~ 254

Susan brought the Explorer to a fishtailing stop. The road had stopped shaking several turns back, but in the freak blizzard she had kept on driving, debating her destination, the hospital or the police station. She had settled on the former. Her hands were still trembling when she took the vehicle out of gear.

“You handle this pretty well,” Mark said. “You handled it all pretty well.”

“Not that good. Trust me.” She stroked his arm. “Are you hurt?”

“My whole body is one big toothache. But I’ll live.”

“What the hell happened back there? What were you shooting at?”

“A warning shot. I thought something was watching me. Tracking me. Something different than the eyes.”

“Different …”

“A bear,” Mark said, with slight hesitation. “I don’t know what else it could have been. I found tracks.”

He told her about the doe. Then the remains.

“What do you think it was?” Susan said.

“If I had to guess … I’d say a child. But it wasn’t. God, I hope it wasn’t.”

“I can’t take much more of this, Mark. I can’t deal with killer trees and Minnesota earthquakes.”

“How about killer storms?”

“What are you saying?
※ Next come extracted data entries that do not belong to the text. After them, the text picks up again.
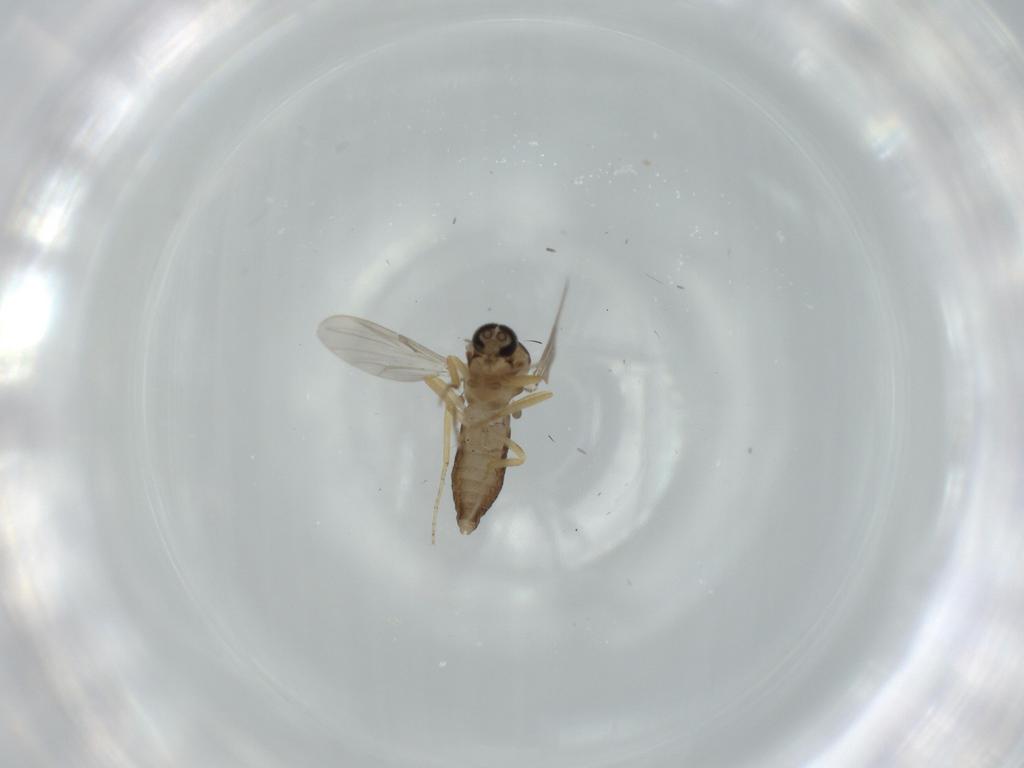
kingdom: Animalia
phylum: Arthropoda
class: Insecta
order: Diptera
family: Ceratopogonidae
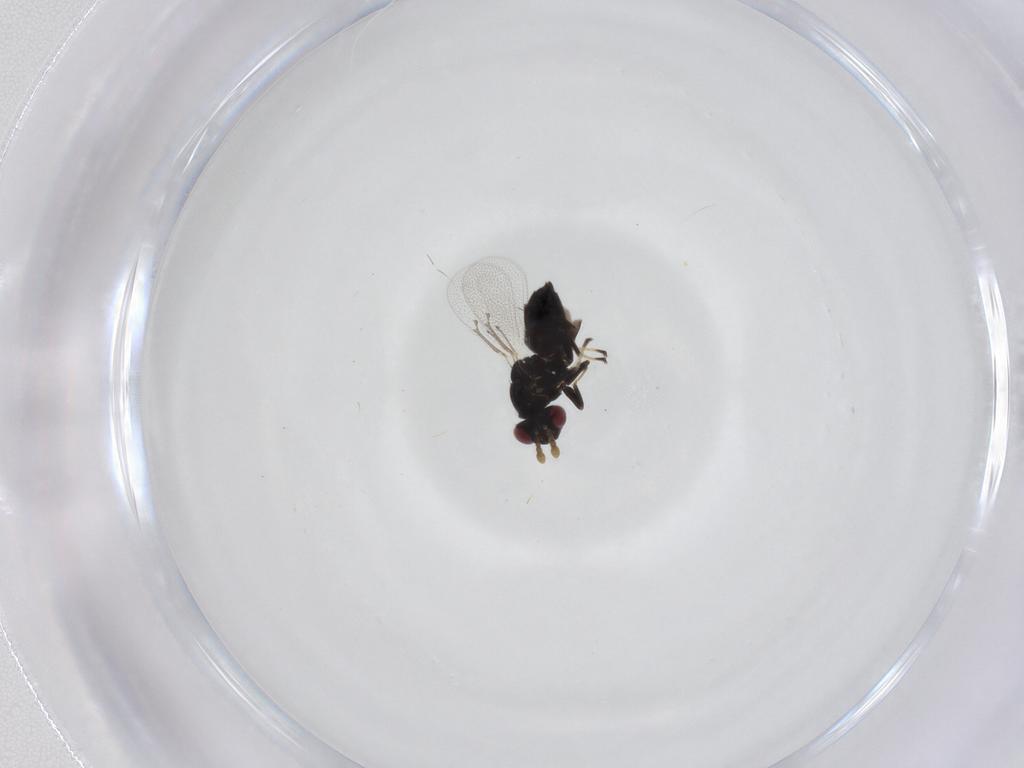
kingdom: Animalia
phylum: Arthropoda
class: Insecta
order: Hymenoptera
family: Eulophidae
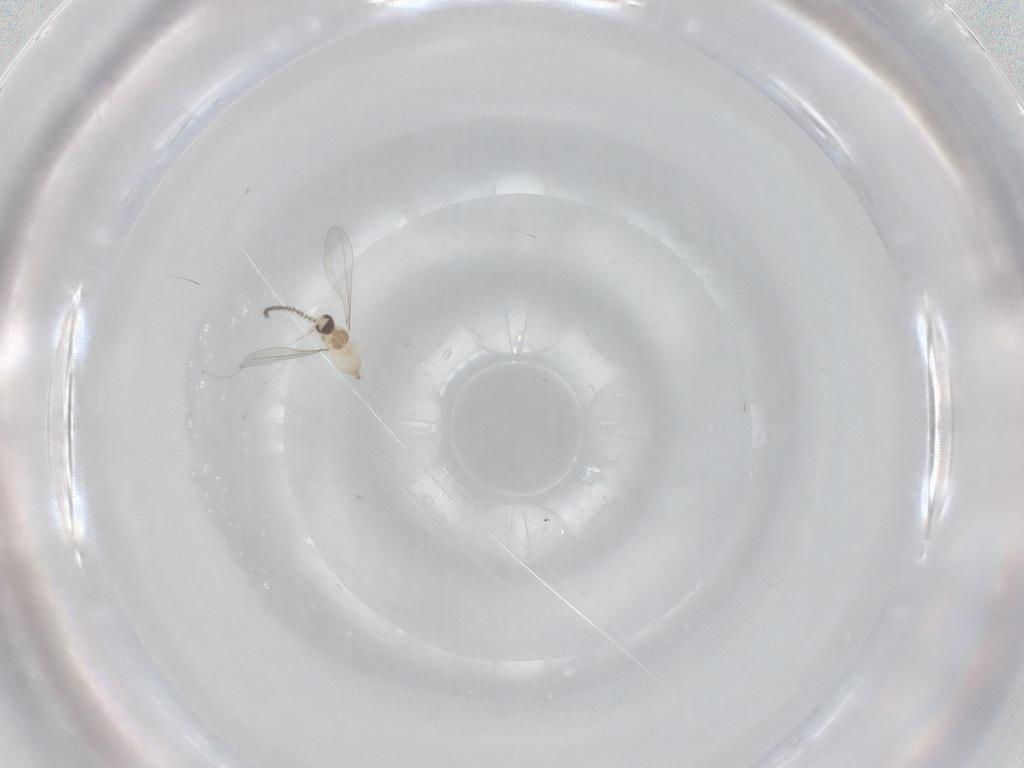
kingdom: Animalia
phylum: Arthropoda
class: Insecta
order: Diptera
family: Cecidomyiidae
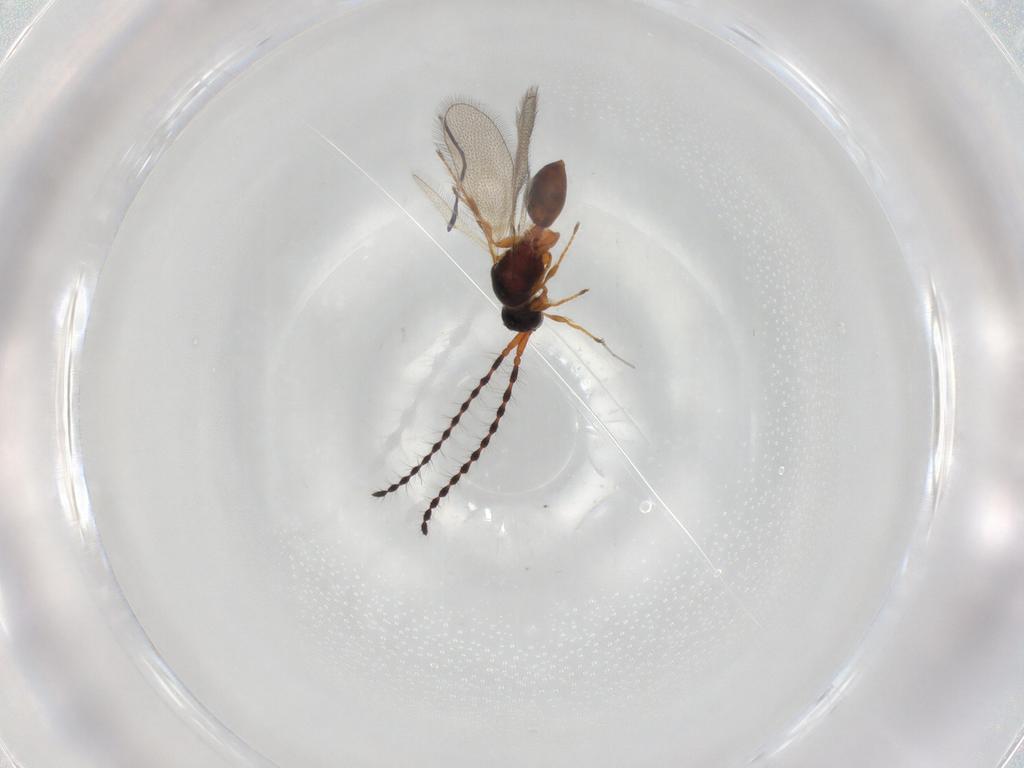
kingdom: Animalia
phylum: Arthropoda
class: Insecta
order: Hymenoptera
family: Diapriidae
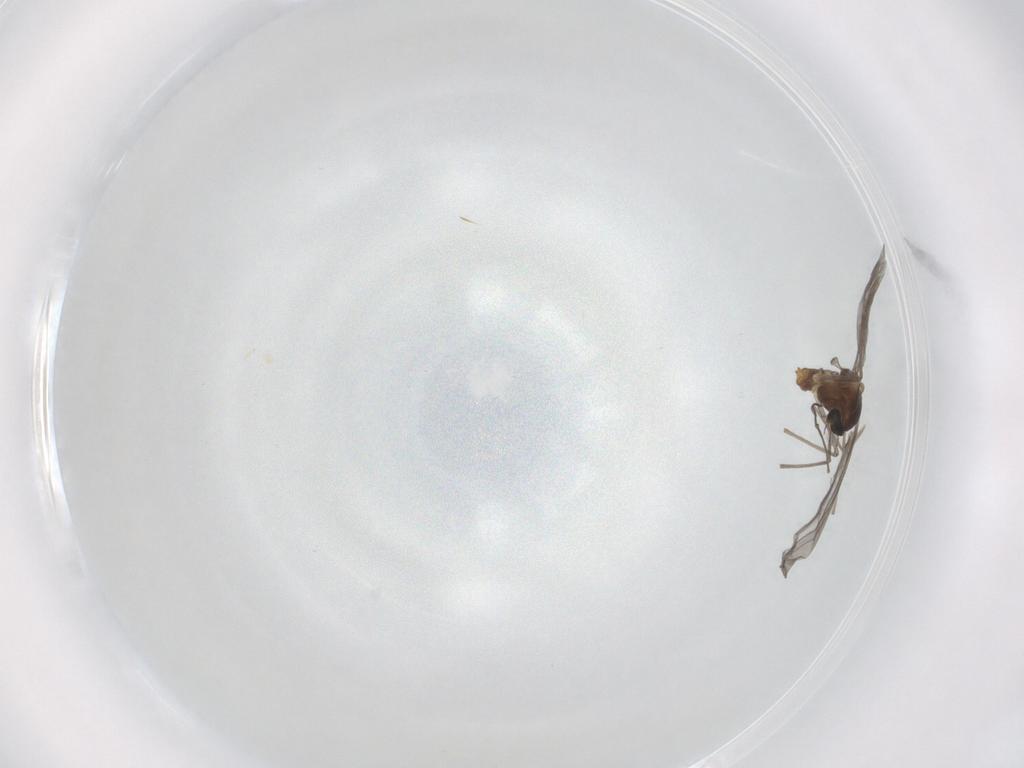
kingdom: Animalia
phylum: Arthropoda
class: Insecta
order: Diptera
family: Chironomidae
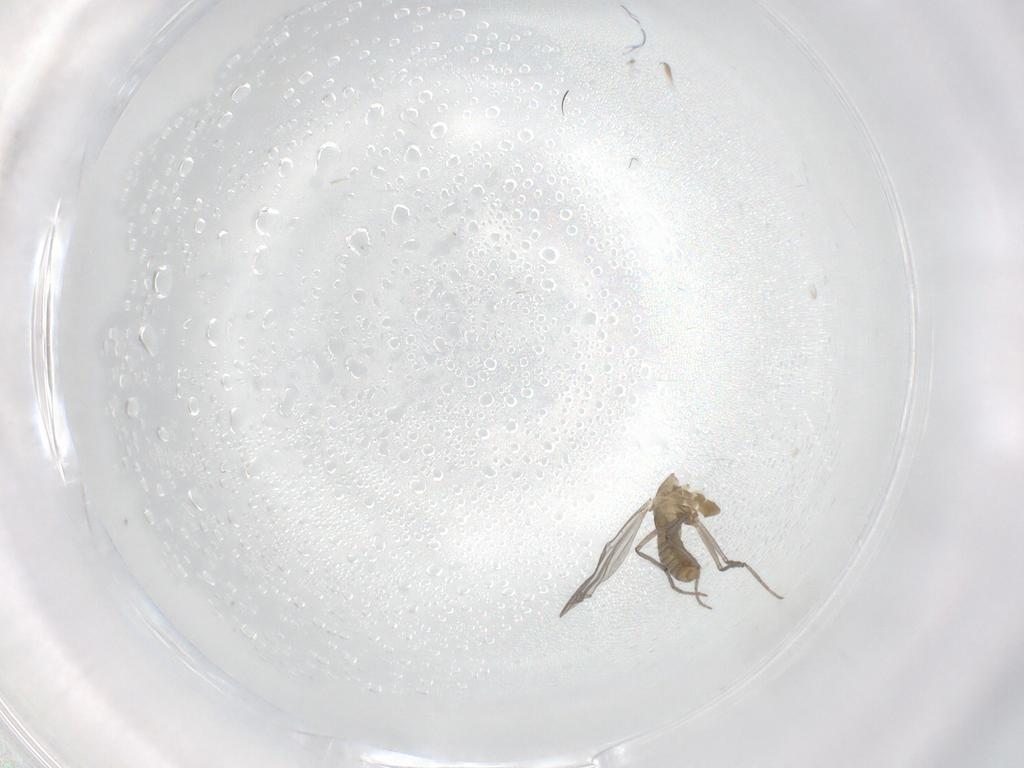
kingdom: Animalia
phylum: Arthropoda
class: Insecta
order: Diptera
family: Chironomidae
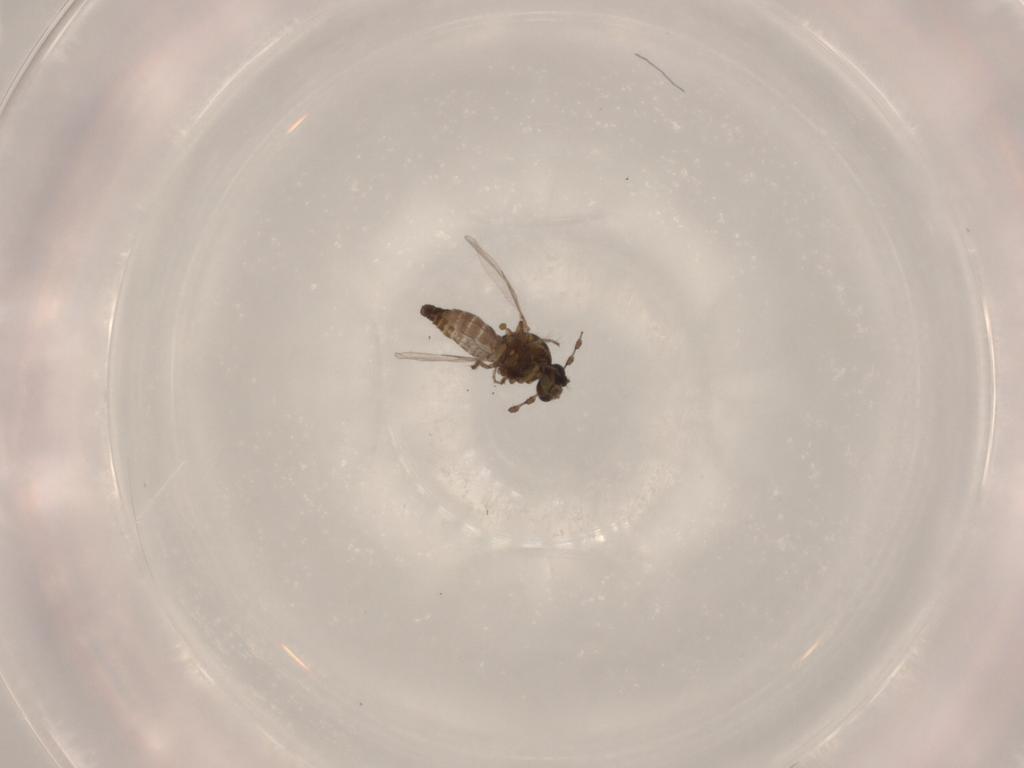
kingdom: Animalia
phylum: Arthropoda
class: Insecta
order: Diptera
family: Ceratopogonidae
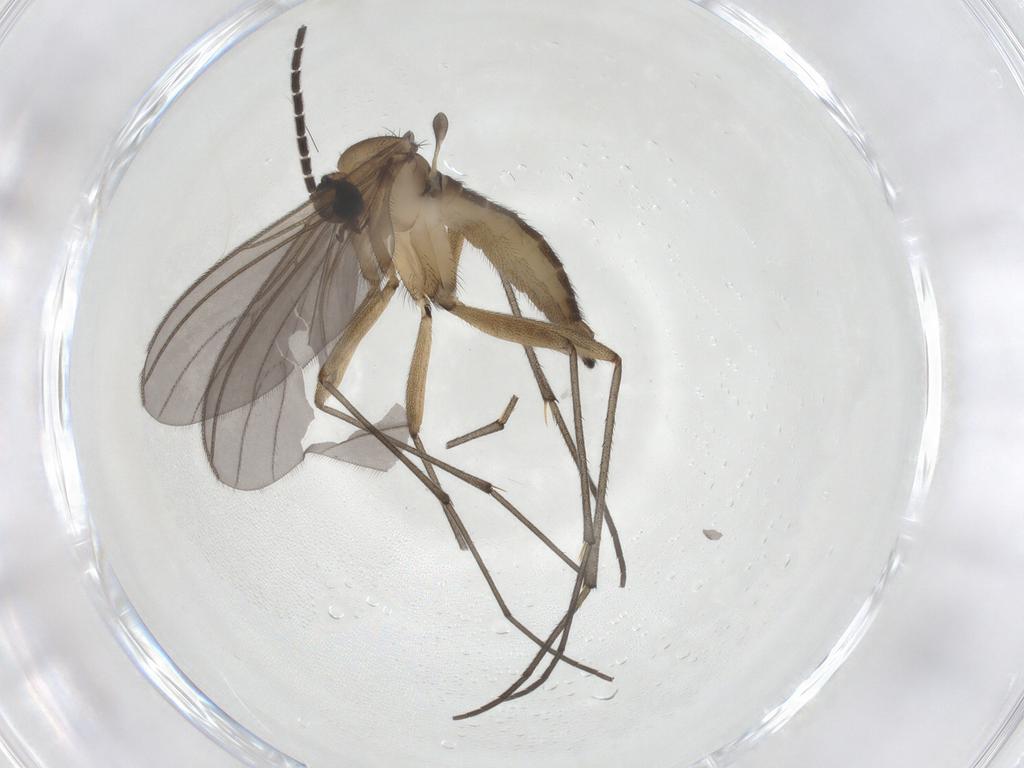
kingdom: Animalia
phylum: Arthropoda
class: Insecta
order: Diptera
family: Sciaridae
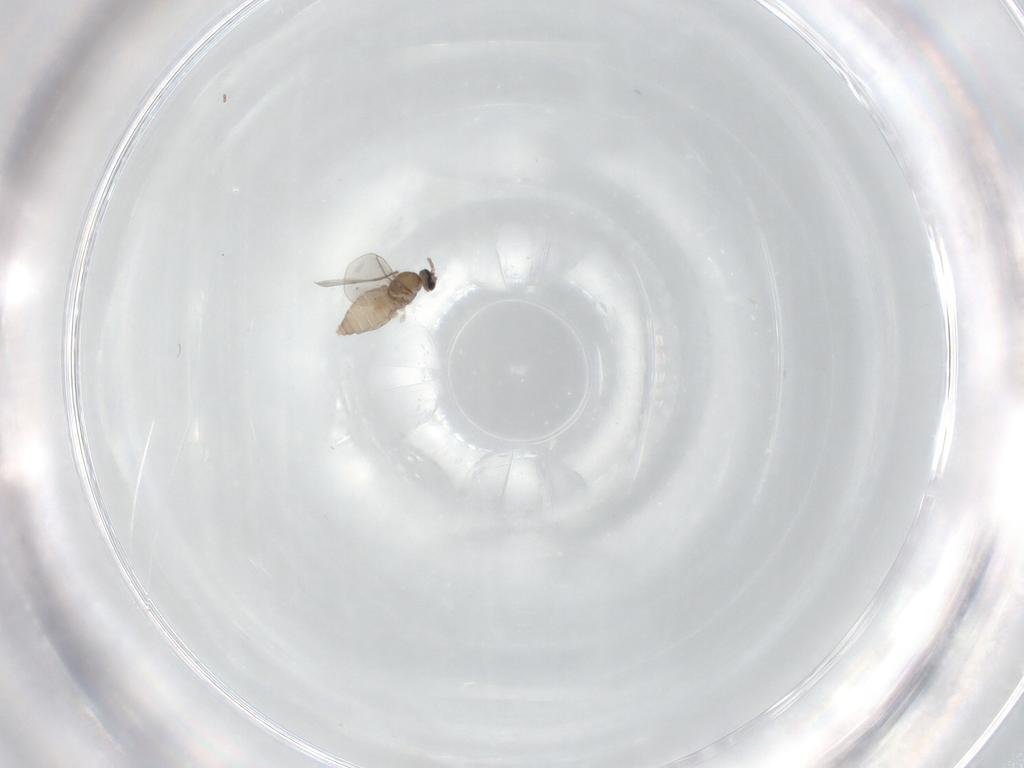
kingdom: Animalia
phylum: Arthropoda
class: Insecta
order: Diptera
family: Cecidomyiidae
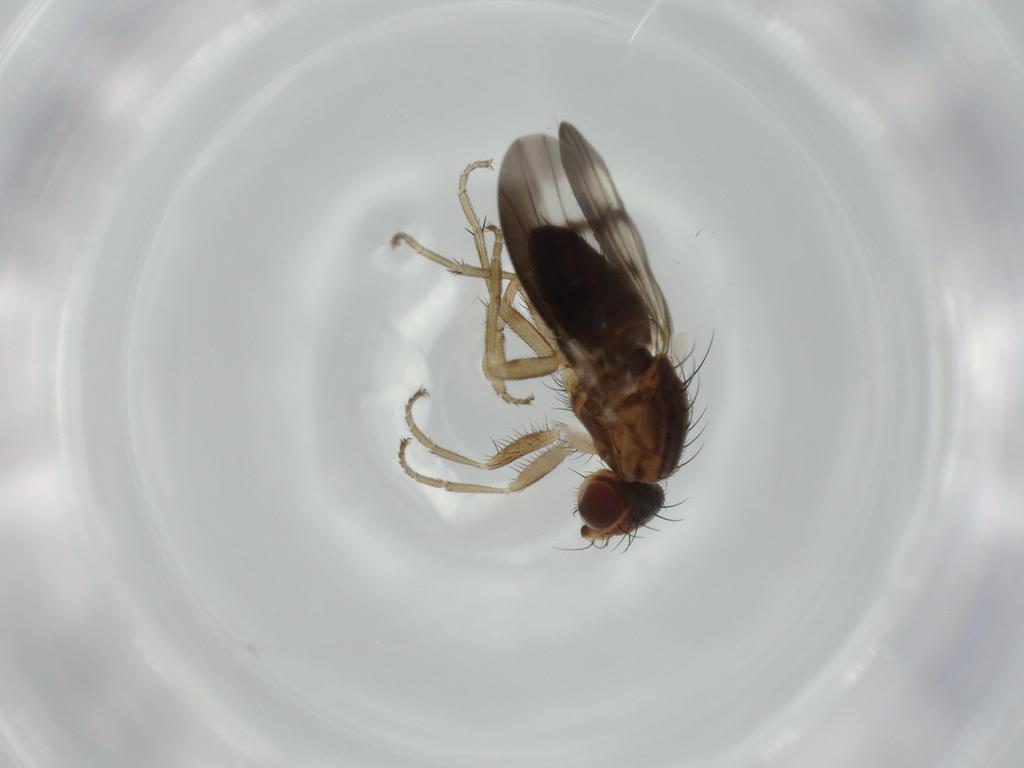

It’s controlling the weather?”

“Have you ever known a blizzard to just come out of nowhere like this? Or even seen one this bad?”

“… No.”

Mark told her of the unexpected tempest that had struck on his return—and how all those years ago, the same thing had happened to the woodsman.

“It’s coming,” Susan said, staring helplessly into the storm. “It’s coming, and we can’t stop it.”

“Susan—”

She put up a hand, hesitated, then said what had been on her mind since he first told her of the missing children.

“It wants all of us, Mark. Not just Kelan. Not just those kids. It wants everyone. Right now it’s trying to stop us, buying time for itself. But it’s more than that. It’s cutting this town off from the rest of the world.”

“And then? After the storm?”

“And then,” Susan said darkly, “it’s free.”